PgmNr P2022: Genotype calling from population-genomic sequencing data.

Authors:
T. Maruki; M. Lynch


Institutes
Indiana University, Bloomington, IN.


Abstract:

Genotype calling plays important roles in population-genomic analyses.  Although many statistical methods have been developed, the performance of the widely used genotype-calling methods is not understood well, especially when the population deviates from Hardy-Weinberg equilibrium (HWE).  In this study, we develop a maximum-likelihood (ML) method for calling genotypes that incorporates population-level prior estimates of genotype frequencies and error rates to improve the accuracy of genotypes called from low-coverage sequencing data.  We compare the performance of the proposed method with that of GATK and Samtools using computer simulations under genetic conditions where the population may deviate from HWE.  The results show the proposed method yields more accurate called genotypes than the currently widely used methods. 

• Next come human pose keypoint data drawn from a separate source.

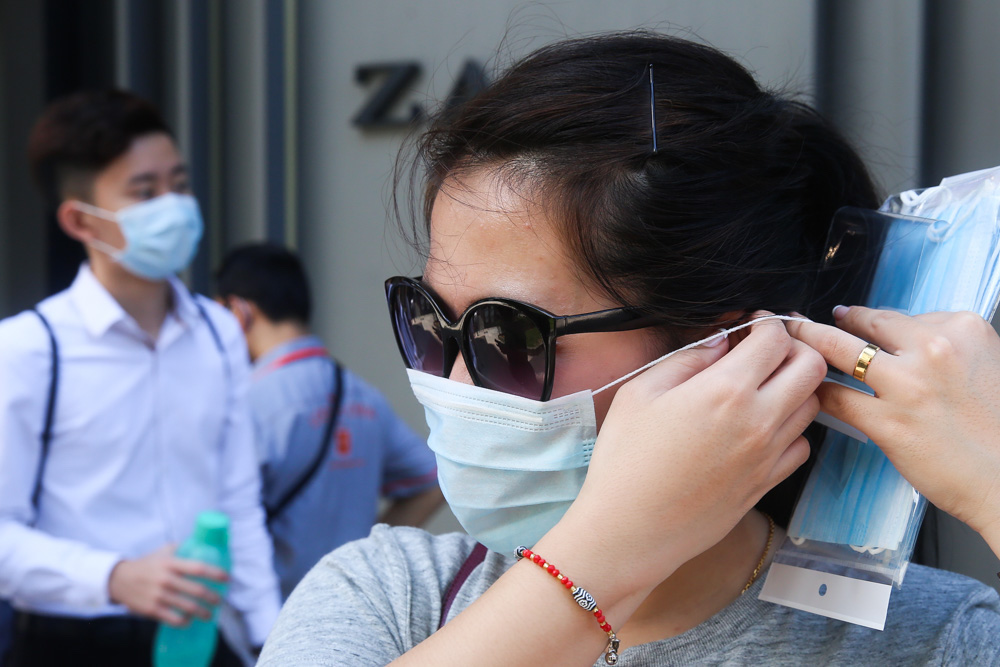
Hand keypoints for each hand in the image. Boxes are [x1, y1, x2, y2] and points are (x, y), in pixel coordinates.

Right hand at [107, 544, 227, 625]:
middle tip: (220, 601)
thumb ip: (181, 549)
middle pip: (197, 590)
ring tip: (210, 615)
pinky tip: (190, 621)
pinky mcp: (152, 609)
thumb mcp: (162, 552)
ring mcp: (159, 595)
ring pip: (188, 607)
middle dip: (213, 598)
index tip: (227, 578)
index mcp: (171, 563)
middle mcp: (166, 579)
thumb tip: (201, 544)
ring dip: (203, 613)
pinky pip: (173, 619)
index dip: (216, 574)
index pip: (199, 568)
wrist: (118, 579)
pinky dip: (184, 622)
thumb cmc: (146, 564)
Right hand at [545, 312, 824, 596]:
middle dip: (793, 347)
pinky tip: (759, 428)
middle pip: (811, 367)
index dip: (765, 321)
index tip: (749, 324)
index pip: (775, 338)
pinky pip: (801, 446)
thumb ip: (687, 358)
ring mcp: (768, 456)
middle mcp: (758, 421)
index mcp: (725, 390)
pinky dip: (789, 429)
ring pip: (811, 405)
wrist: (628, 531)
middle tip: (763, 350)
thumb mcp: (640, 392)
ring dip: (793, 386)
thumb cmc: (625, 460)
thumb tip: (720, 342)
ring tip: (760, 386)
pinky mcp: (766, 484)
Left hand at [786, 306, 999, 546]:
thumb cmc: (994, 427)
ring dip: (806, 343)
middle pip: (864, 325)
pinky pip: (836, 397)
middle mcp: (934, 349)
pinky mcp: (890, 422)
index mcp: (963, 329)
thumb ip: (940, 346)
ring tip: (786, 340)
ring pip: (839, 351)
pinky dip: (815, 391)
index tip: (842, 317)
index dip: (862, 319)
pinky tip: (800, 390)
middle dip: (824, 322)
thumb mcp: (982, 364)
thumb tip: (893, 338)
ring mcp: (909, 385)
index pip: (897, 315)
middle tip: (795, 319)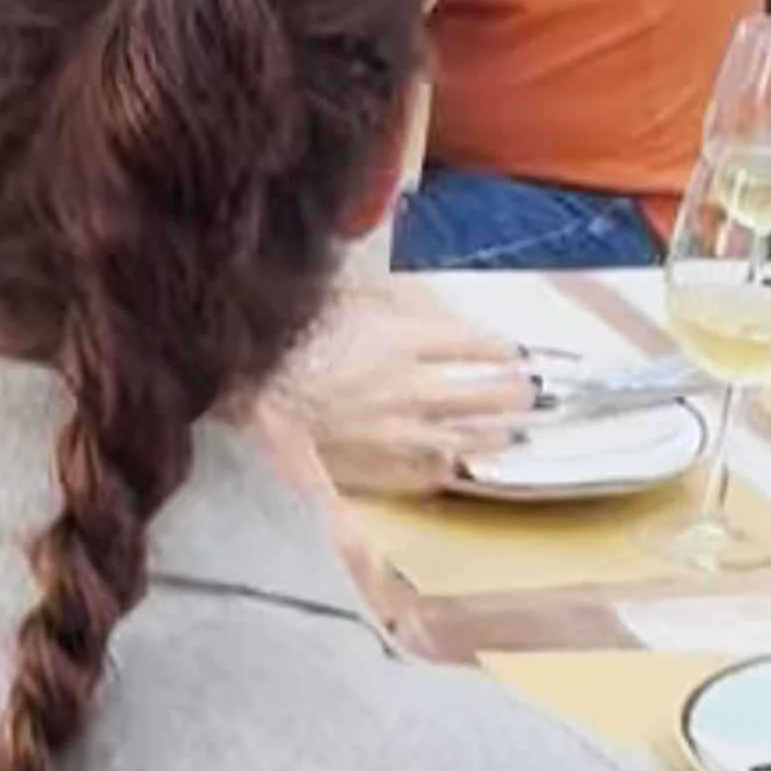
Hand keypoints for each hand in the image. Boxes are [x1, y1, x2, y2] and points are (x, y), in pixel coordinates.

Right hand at [286, 274, 554, 499]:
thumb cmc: (282, 338)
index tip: (514, 353)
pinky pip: (417, 475)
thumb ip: (392, 299)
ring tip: (509, 437)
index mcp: (401, 342)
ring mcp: (390, 435)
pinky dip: (439, 471)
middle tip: (530, 396)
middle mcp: (406, 391)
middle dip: (512, 396)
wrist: (240, 388)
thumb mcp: (340, 295)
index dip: (498, 350)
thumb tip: (428, 304)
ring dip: (489, 438)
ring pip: (458, 440)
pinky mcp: (367, 468)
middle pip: (479, 395)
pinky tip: (451, 469)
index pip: (471, 346)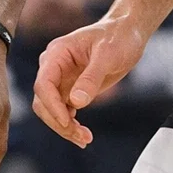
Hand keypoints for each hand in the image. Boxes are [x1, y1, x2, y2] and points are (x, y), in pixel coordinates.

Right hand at [32, 17, 147, 147]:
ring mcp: (62, 79)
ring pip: (51, 110)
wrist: (128, 34)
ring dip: (64, 127)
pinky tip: (83, 134)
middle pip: (43, 101)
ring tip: (85, 139)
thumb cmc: (118, 37)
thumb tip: (76, 102)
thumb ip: (91, 78)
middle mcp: (54, 67)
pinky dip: (70, 124)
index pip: (43, 84)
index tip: (67, 121)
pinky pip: (64, 110)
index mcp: (57, 53)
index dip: (52, 105)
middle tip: (81, 136)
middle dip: (58, 121)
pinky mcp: (71, 89)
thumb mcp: (107, 55)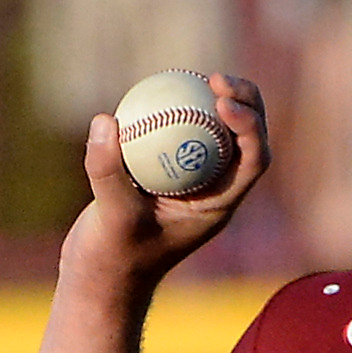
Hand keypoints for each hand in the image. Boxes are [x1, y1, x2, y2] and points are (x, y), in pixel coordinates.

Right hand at [60, 74, 269, 291]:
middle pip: (244, 140)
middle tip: (215, 77)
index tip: (222, 100)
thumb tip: (106, 121)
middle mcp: (211, 190)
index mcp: (218, 206)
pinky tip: (154, 88)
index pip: (253, 160)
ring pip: (214, 133)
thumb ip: (108, 172)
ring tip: (194, 74)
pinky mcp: (164, 172)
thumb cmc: (112, 259)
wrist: (98, 278)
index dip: (250, 125)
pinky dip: (172, 109)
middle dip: (243, 102)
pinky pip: (178, 132)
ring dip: (211, 101)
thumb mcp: (110, 218)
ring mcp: (189, 180)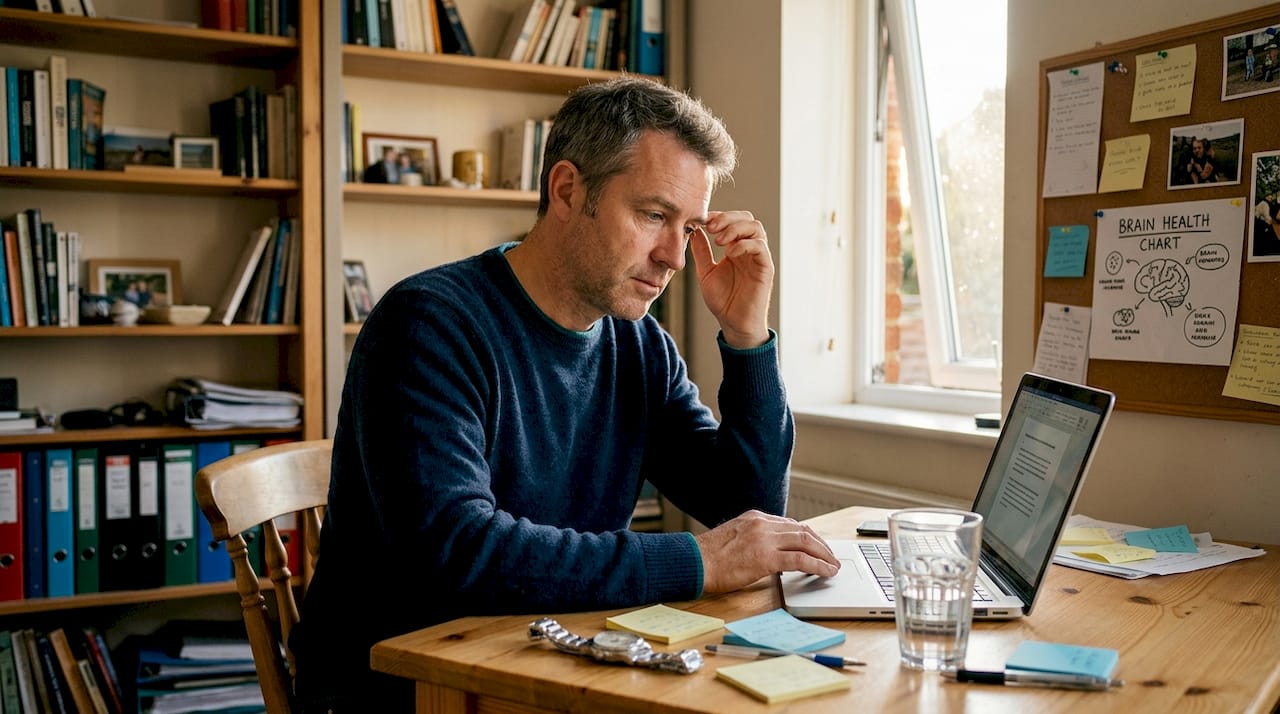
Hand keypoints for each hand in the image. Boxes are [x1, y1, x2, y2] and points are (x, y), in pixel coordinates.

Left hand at [688, 211, 773, 348]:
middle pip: (747, 218)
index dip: (720, 215)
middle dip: (728, 218)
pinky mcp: (766, 268)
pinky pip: (760, 247)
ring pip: (756, 228)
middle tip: (711, 227)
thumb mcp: (705, 272)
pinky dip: (744, 244)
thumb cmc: (723, 300)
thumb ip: (701, 251)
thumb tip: (694, 230)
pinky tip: (729, 253)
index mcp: (736, 247)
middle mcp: (749, 249)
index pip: (734, 220)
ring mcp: (759, 258)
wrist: (734, 324)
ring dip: (736, 228)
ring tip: (719, 241)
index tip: (704, 220)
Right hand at [694, 510, 840, 592]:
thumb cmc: (708, 557)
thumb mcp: (734, 539)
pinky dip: (817, 565)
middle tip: (831, 556)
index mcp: (754, 518)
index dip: (808, 536)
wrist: (694, 562)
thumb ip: (753, 540)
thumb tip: (769, 554)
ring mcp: (764, 539)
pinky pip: (800, 559)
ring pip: (806, 542)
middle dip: (821, 544)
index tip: (817, 545)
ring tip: (833, 566)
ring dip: (824, 554)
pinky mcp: (766, 557)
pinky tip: (825, 572)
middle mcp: (762, 524)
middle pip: (802, 530)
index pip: (790, 524)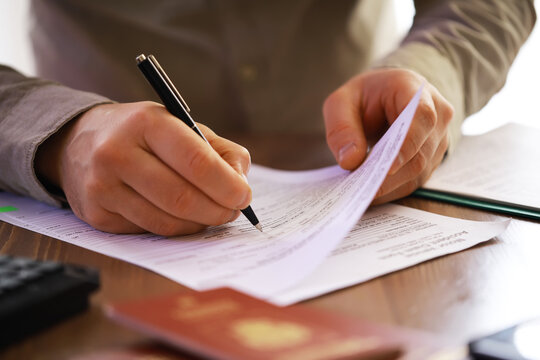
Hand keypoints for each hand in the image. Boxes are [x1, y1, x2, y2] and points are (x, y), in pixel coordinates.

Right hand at [35, 101, 251, 234]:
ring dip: (199, 224)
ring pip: (167, 222)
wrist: (79, 142)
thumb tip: (241, 184)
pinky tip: (180, 216)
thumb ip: (220, 150)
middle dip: (218, 211)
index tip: (244, 196)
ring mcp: (102, 186)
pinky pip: (149, 231)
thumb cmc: (144, 134)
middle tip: (232, 211)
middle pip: (182, 198)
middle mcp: (118, 153)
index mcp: (146, 123)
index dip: (227, 185)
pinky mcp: (96, 214)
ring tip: (210, 214)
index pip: (196, 162)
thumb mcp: (181, 125)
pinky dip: (174, 228)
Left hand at [323, 68, 453, 203]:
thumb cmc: (364, 97)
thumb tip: (350, 161)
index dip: (408, 143)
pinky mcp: (432, 158)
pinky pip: (415, 180)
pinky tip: (371, 193)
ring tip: (362, 193)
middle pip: (421, 151)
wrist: (383, 97)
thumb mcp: (341, 104)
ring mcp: (438, 137)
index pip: (422, 116)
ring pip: (420, 170)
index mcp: (414, 89)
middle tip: (362, 188)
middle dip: (391, 174)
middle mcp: (437, 112)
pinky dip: (392, 189)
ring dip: (391, 185)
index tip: (388, 166)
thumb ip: (341, 128)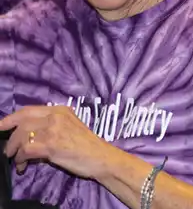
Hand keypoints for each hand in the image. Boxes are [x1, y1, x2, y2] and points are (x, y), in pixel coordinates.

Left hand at [0, 105, 115, 178]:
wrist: (100, 156)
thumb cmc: (86, 144)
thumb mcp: (70, 126)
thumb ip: (51, 126)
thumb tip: (28, 135)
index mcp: (60, 110)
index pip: (29, 110)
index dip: (12, 118)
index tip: (1, 125)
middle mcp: (56, 116)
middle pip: (22, 122)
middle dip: (10, 137)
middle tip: (7, 150)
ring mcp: (53, 130)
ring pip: (22, 135)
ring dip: (14, 149)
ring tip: (15, 158)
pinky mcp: (51, 145)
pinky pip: (26, 150)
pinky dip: (20, 159)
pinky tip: (23, 165)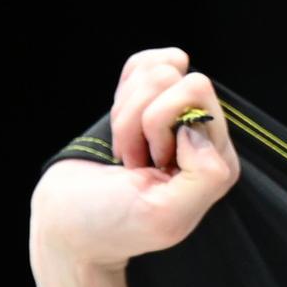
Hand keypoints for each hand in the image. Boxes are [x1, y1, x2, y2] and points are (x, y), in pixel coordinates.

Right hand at [30, 48, 242, 276]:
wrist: (69, 218)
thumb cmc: (114, 221)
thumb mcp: (166, 213)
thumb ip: (202, 176)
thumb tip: (195, 128)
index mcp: (217, 160)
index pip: (196, 94)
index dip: (159, 125)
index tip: (148, 167)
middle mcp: (203, 135)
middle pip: (172, 79)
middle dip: (140, 118)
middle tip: (135, 159)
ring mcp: (175, 115)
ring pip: (153, 71)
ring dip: (126, 115)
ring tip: (127, 153)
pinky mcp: (147, 102)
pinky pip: (142, 65)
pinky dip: (121, 94)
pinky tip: (122, 131)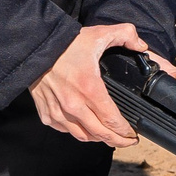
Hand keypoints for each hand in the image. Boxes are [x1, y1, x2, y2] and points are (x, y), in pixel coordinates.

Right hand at [29, 23, 175, 146]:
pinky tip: (86, 127)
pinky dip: (78, 131)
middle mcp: (74, 105)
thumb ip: (125, 34)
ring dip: (98, 139)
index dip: (126, 131)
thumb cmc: (64, 43)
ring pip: (83, 136)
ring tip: (108, 136)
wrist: (33, 47)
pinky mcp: (47, 114)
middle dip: (118, 140)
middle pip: (100, 134)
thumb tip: (142, 45)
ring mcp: (58, 112)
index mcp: (90, 89)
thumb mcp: (98, 34)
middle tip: (127, 141)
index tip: (134, 134)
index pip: (112, 120)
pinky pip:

        In addition to the method for low-coverage sequencing data, we develop another ML method for calling genotypes from high-coverage sequencing data, which does not require prior population-level estimates and enables identification of polymorphisms with arbitrary number of alleles.  Using computer simulations, we examine when the coverage is high enough to accurately characterize polymorphisms using the proposed method.  Taking the results of the performance evaluation into account, we apply the proposed method to high-coverage (mean 18×) whole-genome sequencing data of 83 clones from a population of Daphnia pulex.  Our results using multiple procedures for minimizing analyzing sites with mismapped reads indicate that a nonnegligible fraction of polymorphisms in this species is triallelic, demonstrating the importance of relaxing the assumption of biallelic polymorphisms.  Because of the efficiency and flexibility, the proposed method can in principle be extended to population-genomic analyses of polyploid data.  As an example, we extend it to analyses of triploid sequencing data.  Using computer simulations, we examine the performance of the proposed method.  Our results show that calling accurate genotypes from triploid sequencing data requires much higher coverage than that from diploid sequencing data, which will help researchers to design sequencing strategies for population-genomic studies in polyploid organisms.